I begged and made a fool of myself like I did when he brought this up a week and a half ago. We've been together so long I can't deal with living without him. I said I would fight for our marriage no after what. But he's completely done and IS leaving. He said the nly time he's been happy in 8 years is when he was deployed and he's NOT spending the next 10-20 years of his life unhappy anymore.

In the end of the conversation I begged him to at least not level until our youngest graduates in a few months. He just told me he won't look for somewhere to live today that he was going to think about our son.

At this point I'm starting to think I may just have to let him go. I can't even believe I'm saying that and I'm not sure. I'm to the point of not being able to take the pain anymore.


----------



## Pluto2 (Aug 17, 2011)

go see your MD about possible meds for depression/anxiety and get a recommendation for counseling.
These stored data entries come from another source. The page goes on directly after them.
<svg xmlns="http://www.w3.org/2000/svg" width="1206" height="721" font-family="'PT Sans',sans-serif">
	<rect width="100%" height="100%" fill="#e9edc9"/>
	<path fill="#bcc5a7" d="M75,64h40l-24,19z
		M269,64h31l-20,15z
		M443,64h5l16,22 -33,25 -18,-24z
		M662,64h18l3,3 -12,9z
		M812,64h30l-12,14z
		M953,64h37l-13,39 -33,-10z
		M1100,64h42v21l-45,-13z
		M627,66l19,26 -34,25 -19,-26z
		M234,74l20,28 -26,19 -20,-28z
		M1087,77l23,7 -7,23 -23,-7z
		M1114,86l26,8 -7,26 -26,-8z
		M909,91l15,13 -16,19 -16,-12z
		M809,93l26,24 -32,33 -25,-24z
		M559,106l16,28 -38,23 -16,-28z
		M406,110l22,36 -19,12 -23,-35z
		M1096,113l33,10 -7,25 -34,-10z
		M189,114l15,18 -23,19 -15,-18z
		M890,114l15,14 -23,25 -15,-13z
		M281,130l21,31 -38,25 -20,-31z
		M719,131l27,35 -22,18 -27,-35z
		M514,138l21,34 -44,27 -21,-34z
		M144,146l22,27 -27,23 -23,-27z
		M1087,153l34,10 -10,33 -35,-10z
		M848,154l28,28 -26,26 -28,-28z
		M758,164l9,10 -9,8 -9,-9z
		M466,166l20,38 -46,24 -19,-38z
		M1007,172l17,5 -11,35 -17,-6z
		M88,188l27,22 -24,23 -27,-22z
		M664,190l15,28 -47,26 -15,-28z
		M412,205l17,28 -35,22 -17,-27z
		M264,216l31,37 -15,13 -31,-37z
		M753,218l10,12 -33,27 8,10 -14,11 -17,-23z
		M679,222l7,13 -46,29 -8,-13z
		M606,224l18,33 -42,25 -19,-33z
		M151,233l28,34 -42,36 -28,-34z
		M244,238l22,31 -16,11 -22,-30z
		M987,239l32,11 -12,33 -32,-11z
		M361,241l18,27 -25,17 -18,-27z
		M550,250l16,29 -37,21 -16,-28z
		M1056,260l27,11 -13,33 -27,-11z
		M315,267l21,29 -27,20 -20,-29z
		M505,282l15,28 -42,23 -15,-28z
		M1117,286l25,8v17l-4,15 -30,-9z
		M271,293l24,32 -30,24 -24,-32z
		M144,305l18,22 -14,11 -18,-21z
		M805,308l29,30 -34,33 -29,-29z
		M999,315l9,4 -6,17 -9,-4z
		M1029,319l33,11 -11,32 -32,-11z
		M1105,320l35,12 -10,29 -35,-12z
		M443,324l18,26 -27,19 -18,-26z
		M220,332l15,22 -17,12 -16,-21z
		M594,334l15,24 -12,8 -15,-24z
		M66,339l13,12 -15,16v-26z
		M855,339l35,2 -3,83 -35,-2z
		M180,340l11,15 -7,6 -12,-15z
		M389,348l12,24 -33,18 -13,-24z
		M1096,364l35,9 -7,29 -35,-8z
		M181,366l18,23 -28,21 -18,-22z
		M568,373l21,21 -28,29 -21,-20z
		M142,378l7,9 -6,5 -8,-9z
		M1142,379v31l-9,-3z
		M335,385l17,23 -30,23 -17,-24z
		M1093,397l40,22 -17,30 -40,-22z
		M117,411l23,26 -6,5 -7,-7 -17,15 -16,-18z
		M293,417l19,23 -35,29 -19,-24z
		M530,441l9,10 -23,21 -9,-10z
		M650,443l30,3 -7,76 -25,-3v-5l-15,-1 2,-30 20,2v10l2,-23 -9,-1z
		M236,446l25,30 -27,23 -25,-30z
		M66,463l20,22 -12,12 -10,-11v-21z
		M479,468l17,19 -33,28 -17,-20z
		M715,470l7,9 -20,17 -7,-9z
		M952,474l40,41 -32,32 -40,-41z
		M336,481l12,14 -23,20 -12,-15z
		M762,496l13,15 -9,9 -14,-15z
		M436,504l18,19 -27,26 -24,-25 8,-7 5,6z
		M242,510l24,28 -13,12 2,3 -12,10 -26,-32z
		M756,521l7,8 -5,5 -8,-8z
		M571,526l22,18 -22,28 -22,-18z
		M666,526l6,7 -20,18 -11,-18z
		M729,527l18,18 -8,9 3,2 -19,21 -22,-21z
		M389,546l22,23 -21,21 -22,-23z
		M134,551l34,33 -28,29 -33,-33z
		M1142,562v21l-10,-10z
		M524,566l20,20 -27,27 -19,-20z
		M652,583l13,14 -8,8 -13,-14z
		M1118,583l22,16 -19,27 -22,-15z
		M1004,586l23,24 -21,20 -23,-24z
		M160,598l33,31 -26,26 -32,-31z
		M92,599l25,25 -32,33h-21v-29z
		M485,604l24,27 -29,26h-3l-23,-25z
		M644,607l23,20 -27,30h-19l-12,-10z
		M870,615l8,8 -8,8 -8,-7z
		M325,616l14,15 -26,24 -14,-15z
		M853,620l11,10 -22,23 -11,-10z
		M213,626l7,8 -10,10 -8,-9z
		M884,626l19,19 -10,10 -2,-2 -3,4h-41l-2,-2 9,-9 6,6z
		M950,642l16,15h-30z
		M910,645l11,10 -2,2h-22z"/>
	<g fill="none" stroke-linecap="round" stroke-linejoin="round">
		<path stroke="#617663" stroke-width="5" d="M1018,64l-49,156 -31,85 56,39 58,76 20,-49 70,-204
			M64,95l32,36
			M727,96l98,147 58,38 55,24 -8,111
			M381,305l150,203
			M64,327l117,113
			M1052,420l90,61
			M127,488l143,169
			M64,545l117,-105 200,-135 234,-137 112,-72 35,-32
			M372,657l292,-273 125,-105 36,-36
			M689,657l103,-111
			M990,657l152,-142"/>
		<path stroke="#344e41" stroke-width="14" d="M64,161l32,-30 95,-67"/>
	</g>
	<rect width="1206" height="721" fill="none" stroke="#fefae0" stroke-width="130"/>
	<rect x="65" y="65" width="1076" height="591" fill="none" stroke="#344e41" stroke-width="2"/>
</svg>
This is a lot for one person to handle on their own and there is nothing wrong with getting some help to cope.
Then stop and honestly look at what you are doing. Your H is telling you he is unhappy. Your reply is that he should stay in this unhappy relationship. I understand you want to keep your marriage together. But if your H is that desparately unhappy, is your marriage that healthy to begin with. I'm not judging, just asking.
And FYI, keep a single post and add to it, that way folks don't have to check multiple posts to get your story.


----------



## angelpixie (Mar 2, 2012)

Dawn -- also do what a few of us recommended in your other thread and see an attorney ASAP. He is not thinking of you or the kids at this point, and you need to look out for your future. Make sure you get everything you deserve after all this time with him.


----------